===== Supplied data =====

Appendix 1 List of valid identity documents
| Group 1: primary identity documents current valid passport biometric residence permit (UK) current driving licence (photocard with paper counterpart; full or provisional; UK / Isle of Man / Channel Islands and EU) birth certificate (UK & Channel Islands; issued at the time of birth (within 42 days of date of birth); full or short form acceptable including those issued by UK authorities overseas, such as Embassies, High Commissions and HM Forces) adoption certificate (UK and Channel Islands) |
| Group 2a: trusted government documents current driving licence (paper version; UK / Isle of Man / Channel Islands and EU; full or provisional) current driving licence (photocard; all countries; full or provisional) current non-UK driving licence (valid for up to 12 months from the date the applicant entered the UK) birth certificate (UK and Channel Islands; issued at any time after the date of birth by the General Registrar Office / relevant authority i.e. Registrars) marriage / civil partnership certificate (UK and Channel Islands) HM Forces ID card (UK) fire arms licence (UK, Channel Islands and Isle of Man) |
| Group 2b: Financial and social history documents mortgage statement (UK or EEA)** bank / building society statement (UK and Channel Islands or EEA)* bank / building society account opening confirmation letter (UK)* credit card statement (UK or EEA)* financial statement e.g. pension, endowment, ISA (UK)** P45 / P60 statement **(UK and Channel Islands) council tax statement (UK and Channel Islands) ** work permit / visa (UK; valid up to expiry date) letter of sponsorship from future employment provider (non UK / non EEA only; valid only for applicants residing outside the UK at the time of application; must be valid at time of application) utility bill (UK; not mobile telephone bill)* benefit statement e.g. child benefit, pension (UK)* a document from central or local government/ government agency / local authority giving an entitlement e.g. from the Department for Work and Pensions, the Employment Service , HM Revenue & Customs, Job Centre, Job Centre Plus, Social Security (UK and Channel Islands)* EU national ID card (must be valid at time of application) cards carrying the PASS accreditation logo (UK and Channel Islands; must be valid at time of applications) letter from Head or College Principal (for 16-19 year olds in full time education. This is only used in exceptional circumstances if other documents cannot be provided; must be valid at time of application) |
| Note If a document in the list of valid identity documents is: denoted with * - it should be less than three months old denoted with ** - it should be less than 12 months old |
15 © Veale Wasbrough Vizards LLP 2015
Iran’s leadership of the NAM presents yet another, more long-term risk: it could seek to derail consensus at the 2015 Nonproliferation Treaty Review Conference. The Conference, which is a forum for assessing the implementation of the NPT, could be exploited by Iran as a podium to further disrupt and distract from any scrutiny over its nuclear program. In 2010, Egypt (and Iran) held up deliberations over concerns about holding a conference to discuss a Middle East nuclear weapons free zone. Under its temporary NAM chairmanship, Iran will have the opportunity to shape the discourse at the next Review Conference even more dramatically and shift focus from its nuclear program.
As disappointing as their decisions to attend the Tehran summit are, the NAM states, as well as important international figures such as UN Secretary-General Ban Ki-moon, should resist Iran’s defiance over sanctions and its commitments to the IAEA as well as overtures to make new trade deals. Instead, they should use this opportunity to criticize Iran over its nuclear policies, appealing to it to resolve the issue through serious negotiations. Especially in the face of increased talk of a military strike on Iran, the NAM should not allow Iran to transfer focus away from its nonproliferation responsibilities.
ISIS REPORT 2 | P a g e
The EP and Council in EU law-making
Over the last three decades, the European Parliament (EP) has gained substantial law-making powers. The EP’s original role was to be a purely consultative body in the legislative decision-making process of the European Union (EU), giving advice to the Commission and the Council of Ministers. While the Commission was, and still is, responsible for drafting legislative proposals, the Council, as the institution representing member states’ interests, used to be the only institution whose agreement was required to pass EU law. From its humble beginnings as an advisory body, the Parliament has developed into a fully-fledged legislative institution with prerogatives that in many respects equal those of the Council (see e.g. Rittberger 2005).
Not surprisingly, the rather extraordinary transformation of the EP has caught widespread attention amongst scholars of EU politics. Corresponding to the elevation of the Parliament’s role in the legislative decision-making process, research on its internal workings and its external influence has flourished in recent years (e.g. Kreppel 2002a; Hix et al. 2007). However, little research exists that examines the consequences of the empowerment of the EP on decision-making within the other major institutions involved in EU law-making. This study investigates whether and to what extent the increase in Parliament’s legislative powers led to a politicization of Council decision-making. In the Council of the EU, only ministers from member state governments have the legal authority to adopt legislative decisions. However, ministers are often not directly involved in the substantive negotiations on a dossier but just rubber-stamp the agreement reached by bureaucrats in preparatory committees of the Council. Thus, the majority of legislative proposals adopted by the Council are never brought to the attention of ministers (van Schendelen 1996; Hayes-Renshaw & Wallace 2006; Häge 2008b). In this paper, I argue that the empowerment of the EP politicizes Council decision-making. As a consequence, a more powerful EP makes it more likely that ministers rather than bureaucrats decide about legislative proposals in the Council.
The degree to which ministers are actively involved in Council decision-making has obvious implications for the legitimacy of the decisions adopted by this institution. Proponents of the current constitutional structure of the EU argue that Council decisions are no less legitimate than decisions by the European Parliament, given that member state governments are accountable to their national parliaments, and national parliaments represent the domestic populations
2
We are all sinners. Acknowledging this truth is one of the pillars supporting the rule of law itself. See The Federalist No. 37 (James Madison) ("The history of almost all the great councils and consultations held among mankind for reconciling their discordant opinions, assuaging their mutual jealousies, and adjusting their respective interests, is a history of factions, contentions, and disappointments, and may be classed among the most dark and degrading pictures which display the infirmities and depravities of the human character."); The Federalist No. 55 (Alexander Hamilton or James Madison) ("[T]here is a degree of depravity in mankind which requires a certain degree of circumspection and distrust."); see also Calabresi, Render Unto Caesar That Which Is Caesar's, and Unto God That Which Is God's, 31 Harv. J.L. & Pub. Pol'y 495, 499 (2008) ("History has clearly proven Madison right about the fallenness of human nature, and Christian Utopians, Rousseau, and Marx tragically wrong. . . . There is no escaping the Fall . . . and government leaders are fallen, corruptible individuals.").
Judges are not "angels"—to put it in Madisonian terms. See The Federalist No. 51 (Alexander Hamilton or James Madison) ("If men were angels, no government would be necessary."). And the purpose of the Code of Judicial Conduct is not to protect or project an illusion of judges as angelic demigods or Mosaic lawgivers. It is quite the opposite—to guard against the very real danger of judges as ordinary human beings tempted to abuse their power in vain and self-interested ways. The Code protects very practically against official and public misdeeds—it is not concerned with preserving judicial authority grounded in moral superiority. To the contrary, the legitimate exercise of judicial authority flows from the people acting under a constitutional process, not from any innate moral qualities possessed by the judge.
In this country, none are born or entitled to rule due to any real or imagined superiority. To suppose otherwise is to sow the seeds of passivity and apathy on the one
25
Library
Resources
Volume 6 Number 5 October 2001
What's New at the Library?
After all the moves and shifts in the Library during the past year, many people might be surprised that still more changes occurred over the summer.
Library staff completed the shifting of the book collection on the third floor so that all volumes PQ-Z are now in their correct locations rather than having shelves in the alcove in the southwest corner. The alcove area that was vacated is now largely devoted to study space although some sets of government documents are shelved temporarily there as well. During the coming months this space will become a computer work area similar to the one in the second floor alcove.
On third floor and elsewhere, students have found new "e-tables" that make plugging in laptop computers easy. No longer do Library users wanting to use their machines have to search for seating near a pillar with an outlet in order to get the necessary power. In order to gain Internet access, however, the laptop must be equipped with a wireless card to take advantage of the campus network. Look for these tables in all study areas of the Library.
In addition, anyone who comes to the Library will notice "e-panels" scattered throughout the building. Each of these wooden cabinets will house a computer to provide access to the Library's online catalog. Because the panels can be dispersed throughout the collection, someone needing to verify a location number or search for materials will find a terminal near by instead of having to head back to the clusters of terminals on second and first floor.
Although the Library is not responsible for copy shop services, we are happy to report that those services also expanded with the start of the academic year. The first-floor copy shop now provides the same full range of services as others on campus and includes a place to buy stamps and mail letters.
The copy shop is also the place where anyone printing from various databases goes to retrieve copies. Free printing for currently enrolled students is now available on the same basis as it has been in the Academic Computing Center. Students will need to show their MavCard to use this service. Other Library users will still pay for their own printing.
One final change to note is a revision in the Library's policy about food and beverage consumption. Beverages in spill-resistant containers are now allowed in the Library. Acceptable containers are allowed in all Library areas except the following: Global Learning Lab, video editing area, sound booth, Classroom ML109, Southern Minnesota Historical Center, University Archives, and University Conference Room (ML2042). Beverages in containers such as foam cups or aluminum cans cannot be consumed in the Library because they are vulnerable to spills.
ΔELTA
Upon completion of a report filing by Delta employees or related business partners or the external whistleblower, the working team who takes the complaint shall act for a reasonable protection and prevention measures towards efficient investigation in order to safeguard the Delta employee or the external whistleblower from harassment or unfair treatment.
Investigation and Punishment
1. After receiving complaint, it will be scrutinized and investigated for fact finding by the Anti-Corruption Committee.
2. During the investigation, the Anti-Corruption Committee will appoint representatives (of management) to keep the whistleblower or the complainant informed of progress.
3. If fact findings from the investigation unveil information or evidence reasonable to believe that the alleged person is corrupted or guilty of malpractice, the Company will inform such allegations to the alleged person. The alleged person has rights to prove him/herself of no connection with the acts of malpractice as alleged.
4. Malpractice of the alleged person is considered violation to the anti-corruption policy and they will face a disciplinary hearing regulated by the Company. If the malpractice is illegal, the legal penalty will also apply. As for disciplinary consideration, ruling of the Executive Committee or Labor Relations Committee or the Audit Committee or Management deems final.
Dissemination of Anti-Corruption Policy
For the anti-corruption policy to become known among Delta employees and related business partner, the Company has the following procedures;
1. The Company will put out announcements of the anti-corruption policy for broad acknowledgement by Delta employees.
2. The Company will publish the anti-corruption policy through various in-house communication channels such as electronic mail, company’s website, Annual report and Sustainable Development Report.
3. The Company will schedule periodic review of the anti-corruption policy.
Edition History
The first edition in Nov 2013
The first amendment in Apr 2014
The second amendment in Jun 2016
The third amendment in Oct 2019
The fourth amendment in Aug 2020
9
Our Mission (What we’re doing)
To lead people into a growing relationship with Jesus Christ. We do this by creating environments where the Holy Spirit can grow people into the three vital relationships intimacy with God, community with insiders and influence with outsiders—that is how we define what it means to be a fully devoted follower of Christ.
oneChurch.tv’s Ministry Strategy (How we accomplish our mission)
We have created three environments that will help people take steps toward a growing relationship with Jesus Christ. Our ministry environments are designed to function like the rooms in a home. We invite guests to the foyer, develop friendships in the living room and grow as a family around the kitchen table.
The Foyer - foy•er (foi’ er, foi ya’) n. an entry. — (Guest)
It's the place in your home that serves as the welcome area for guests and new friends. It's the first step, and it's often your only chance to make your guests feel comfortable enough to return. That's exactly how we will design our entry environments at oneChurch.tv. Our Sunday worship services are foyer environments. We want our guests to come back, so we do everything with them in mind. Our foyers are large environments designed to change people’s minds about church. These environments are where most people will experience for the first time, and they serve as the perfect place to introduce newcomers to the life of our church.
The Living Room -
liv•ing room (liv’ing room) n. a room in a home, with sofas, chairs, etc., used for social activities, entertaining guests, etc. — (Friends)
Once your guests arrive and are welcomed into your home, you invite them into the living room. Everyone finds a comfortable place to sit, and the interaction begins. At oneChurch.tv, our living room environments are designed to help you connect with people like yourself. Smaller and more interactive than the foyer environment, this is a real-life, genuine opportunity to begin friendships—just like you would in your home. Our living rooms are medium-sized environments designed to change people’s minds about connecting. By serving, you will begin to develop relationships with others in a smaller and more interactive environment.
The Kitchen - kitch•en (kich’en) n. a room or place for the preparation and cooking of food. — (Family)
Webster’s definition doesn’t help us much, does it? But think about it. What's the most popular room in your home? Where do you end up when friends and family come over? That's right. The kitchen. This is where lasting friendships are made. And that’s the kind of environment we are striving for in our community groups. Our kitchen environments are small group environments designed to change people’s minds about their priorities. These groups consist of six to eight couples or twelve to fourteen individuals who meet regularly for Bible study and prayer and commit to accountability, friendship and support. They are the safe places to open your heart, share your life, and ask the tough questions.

=====

» Task directions:
Take the records above and return, word for word, only the lines that fall from the line with "One final change" to the line with "1. The Company", both of them included.

» Answer area:
One final change to note is a revision in the Library's policy about food and beverage consumption. Beverages in spill-resistant containers are now allowed in the Library. Acceptable containers are allowed in all Library areas except the following: Global Learning Lab, video editing area, sound booth, Classroom ML109, Southern Minnesota Historical Center, University Archives, and University Conference Room (ML2042). Beverages in containers such as foam cups or aluminum cans cannot be consumed in the Library because they are vulnerable to spills.
ΔELTA
Upon completion of a report filing by Delta employees or related business partners or the external whistleblower, the working team who takes the complaint shall act for a reasonable protection and prevention measures towards efficient investigation in order to safeguard the Delta employee or the external whistleblower from harassment or unfair treatment.
Investigation and Punishment
1. After receiving complaint, it will be scrutinized and investigated for fact finding by the Anti-Corruption Committee.
2. During the investigation, the Anti-Corruption Committee will appoint representatives (of management) to keep the whistleblower or the complainant informed of progress.
3. If fact findings from the investigation unveil information or evidence reasonable to believe that the alleged person is corrupted or guilty of malpractice, the Company will inform such allegations to the alleged person. The alleged person has rights to prove him/herself of no connection with the acts of malpractice as alleged.
4. Malpractice of the alleged person is considered violation to the anti-corruption policy and they will face a disciplinary hearing regulated by the Company. If the malpractice is illegal, the legal penalty will also apply. As for disciplinary consideration, ruling of the Executive Committee or Labor Relations Committee or the Audit Committee or Management deems final.
Dissemination of Anti-Corruption Policy
For the anti-corruption policy to become known among Delta employees and related business partner, the Company has the following procedures;
1. The Company will put out announcements of the anti-corruption policy for broad acknowledgement by Delta employees.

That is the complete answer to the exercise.